The Israeli government has told Palestinians living in a Bedouin village in the occupied West Bank to demolish their homes within the next eight days and leave.
The warning on Sunday comes just weeks after Israel’s Supreme Court rejected appeals against demolition.
The Israeli defence ministry unit that oversees civilian affairs in the West Bank said in a statement: “Pursuant to a Supreme Court ruling, residents of Khan al-Ahmar received a notice today requiring them to demolish all the structures on the site by October 1st, 2018.
“If you refuse, the authorities will enforce demolition orders as per a court decision and the law.”
Israel’s plan to demolish the village, which is home to 180 people, and relocate its residents has been criticised by Palestinians and drawn international condemnation.
Earlier this month, Britain, France, Germany, Italy and Spain renewed their call for Israel not to demolish the village, warning of the consequences for residents, as well as “the prospects of the two-state solution”.
“No one will leave. We will have to be expelled by force,” village spokesman Eid Abu Khamis told Al Jazeera, adding that a residents’ meeting would be held later on the issue.
“If we wanted to take these incentives we would have taken them 30 years ago, the incentives kept coming but all of us refused.
“We are staying on our land we will not leave only by force.”
Yousef Abu Dahouk, a 37-year-old father of four, told Al Jazeera that Israeli forces entered the village and brandished heavy weaponry in front of children near a school that is also expected to be demolished.
“Israeli forces tried to enter the school but activists prevented them. After that, they walked around the village, in between homes and explored the place, trying to find out how many activists there are. Then they left.”
Cut West Bank in two
Khan al-Ahmar is situated a few kilometres from Jerusalem between two major illegal Israeli settlements, Maale Adumim and Kfar Adumim, which the Israeli government wants to expand.
The removal of the Bedouin village allows the Israeli government to effectively cut the West Bank in two.

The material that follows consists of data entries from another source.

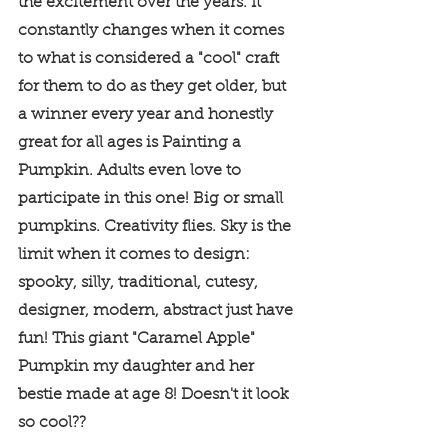
the excitement over the years. It 
constantly changes when it comes 
to what is considered a "cool" craft 
for them to do as they get older, but 
a winner every year and honestly 
great for all ages is Painting a 
Pumpkin. Adults even love to 
participate in this one! Big or small 
pumpkins. Creativity flies. Sky is the 
limit when it comes to design: 
spooky, silly, traditional, cutesy, 
designer, modern, abstract just have 
fun! This giant "Caramel Apple" 
Pumpkin my daughter and her 
bestie made at age 8! Doesn't it look 
so cool?? 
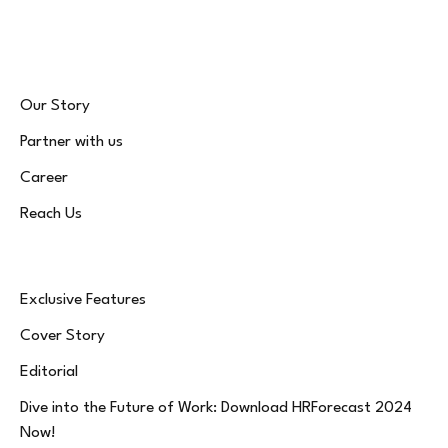
(Twitter)
Our Story
Partner with us
Career
Reach Us
Exclusive Features
Cover Story
Editorial
Dive into the Future of Work: Download HRForecast 2024
Now!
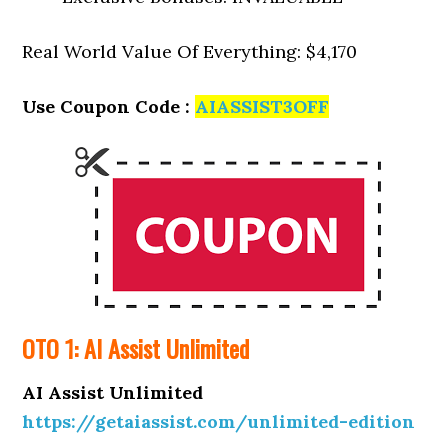
Real World Value Of Everything: $4,170
Use Coupon Code :
AIASSIST3OFF
OTO 1: AI Assist Unlimited
AI Assist Unlimited
https://getaiassist.com/unlimited-edition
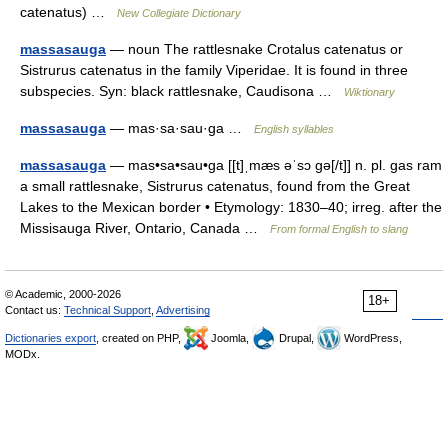
catenatus) …
New Collegiate Dictionary
massasauga
— noun The rattlesnake Crotalus catenatus or
Sistrurus catenatus in the family Viperidae. It is found in three
subspecies. Syn: black rattlesnake, Caudisona …
Wiktionary
massasauga
— mas·sa·sau·ga …
English syllables
massasauga
— mas•sa•sau•ga [[t]ˌmæs əˈsɔ gə[/t]] n. pl. gas ram
a small rattlesnake, Sistrurus catenatus, found from the Great
Lakes to the Mexican border • Etymology: 1830–40; irreg. after the
Missisauga River, Ontario, Canada …
From formal English to slang
© Academic, 2000-2026
18+
Contact us:
Technical Support
,
Advertising
Dictionaries export
, created on PHP,
Joomla,
Drupal,
WordPress,
MODx.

The villagers are members of the Bedouin Jahalin tribe, which was expelled from their lands in the Naqab (Negev) desert by the Israeli military in the 1950s. They were displaced twice more before they settled in Khan al-Ahmar, long before the illegal settlements around it existed.
The small community of 40 families lives in tents and shacks on what is classified by the 1993 Oslo Accords as Area C, which accounts for 60 percent of the West Bank and is under total Israeli administrative and security control.
The court’s decision was largely based on the premise that the village was built without Israeli permission, which Palestinians say is impossible to obtain because of the expansion of illegal Jewish-only Israeli settlements there.
UN figures show Israeli authorities have approved just 1.5 percent of all permit requests by Palestinians between 2010 and 2014.
In early July, Israeli bulldozers destroyed a number of tents and other structures in Khan al-Ahmar, sparking confrontations with local residents.
Ibrahim Husseini contributed to this report.